Modelo Denver de Intervenção Precoce

Método de tratamento precoce para crianças com sinais de autismo

O Modelo Denver de Intervenção Precoce (em inglês: Early Start Denver Model), às vezes chamado apenas de ESDM pelo seu acrônimo em inglês, é uma forma de terapia dirigida a jovens crianças que apresentam sinais precoces de estar no espectro do autismo. O modelo foi proposto pelas psiquiatras americanas Sally J. Rogers e Geraldine Dawson. Destina-se a ajudar as crianças a melhorar traços de desenvolvimento o mais cedo possível, de modo a reduzir ou eliminar as lacunas nas capacidades entre o indivíduo e seus pares.

Histórico editar

As psiquiatras americanas Sally J. Rogers e Geraldine Dawson começaram a desenvolver o Early Start Denver Model durante durante a década de 1980.[1] Enquanto trabalhava na Universidade do Colorado, em Denver, Rogers oferecia o que inicialmente chamava de "modelo de escola de brincar" de intervenção, que era aplicado a crianças na pré-escola durante suas atividades lúdicas regulares.[2] O modelo era baseado na teoria do desenvolvimento cognitivo de Piaget[2] e veio a ser descrito por Rogers e Dawson como o "modelo de Denver", ou Modelo Denver, em alusão à cidade onde surgiu.[3]

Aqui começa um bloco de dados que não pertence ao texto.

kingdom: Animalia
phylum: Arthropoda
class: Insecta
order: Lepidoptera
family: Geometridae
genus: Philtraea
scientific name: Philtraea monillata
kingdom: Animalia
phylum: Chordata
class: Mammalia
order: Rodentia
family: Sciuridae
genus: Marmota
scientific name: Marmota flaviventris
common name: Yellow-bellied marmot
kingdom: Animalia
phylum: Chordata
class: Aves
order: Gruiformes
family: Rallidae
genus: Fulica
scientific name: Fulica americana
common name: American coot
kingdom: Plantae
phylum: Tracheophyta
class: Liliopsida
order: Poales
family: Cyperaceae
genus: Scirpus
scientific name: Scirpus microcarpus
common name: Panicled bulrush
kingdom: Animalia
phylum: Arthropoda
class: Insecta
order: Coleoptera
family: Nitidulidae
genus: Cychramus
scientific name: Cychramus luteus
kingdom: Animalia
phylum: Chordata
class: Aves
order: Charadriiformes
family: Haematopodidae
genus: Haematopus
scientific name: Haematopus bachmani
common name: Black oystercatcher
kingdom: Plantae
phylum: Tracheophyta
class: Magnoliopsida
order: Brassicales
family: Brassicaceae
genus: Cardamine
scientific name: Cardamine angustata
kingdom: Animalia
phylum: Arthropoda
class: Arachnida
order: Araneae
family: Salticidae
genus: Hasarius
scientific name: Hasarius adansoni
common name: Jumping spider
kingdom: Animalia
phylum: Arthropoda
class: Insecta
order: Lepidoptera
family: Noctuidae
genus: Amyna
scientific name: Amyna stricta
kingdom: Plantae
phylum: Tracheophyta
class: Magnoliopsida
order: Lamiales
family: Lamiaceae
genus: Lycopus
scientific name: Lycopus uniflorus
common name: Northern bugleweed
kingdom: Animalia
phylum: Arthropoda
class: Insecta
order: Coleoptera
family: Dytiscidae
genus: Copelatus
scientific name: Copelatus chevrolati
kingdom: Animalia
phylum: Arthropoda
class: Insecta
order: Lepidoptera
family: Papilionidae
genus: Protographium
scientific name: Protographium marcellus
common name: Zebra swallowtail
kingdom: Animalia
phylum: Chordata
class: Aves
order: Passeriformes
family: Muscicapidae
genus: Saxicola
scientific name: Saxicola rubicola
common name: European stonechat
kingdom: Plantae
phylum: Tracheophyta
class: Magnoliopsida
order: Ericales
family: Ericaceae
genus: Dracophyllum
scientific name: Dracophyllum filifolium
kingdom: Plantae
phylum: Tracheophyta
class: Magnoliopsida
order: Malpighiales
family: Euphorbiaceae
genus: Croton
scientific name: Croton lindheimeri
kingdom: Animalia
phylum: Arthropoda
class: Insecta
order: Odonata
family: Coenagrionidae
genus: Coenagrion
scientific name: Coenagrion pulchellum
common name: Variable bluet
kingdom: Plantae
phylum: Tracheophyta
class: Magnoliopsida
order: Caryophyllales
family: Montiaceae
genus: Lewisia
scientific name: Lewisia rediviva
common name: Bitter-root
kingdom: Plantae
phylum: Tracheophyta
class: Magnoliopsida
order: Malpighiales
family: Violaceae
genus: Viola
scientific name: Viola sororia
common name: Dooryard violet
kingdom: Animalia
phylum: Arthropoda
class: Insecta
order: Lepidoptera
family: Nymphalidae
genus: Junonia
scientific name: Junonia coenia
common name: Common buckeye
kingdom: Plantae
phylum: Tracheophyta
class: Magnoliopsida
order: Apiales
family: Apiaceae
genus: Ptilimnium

Em 2010, as duas pesquisadoras publicaram o livro Early Start Denver Model for Young Children with Autism: Promoting Language, Learning, and Engagement,[4] no qual o ESDM é manualizado e descrito em detalhes. O livro foi traduzido para o português em 2014, sendo intitulado "Intervenção Precoce em Crianças com Autismo".[5] O método geralmente dirigido a crianças entre 12 e 48 meses de idade,[6] e está intimamente relacionado com Análise Aplicada do Comportamento (ABA), influenciando e sendo influenciado por este campo de trabalho, embora não seja, tecnicamente, uma forma de ABA.[2][7]

Descrição editar

O Modelo Denver visa utilizar “rotinas de atividades conjuntas” que explorem os interesses naturais da criança para explorar o seu potencial de aprendizagem, moldando suas atividades cotidianas com seus cuidadores para maximizar o seu potencial de desenvolvimento de acordo com o diagnóstico que se faça de seu nível de desenvolvimento.[7]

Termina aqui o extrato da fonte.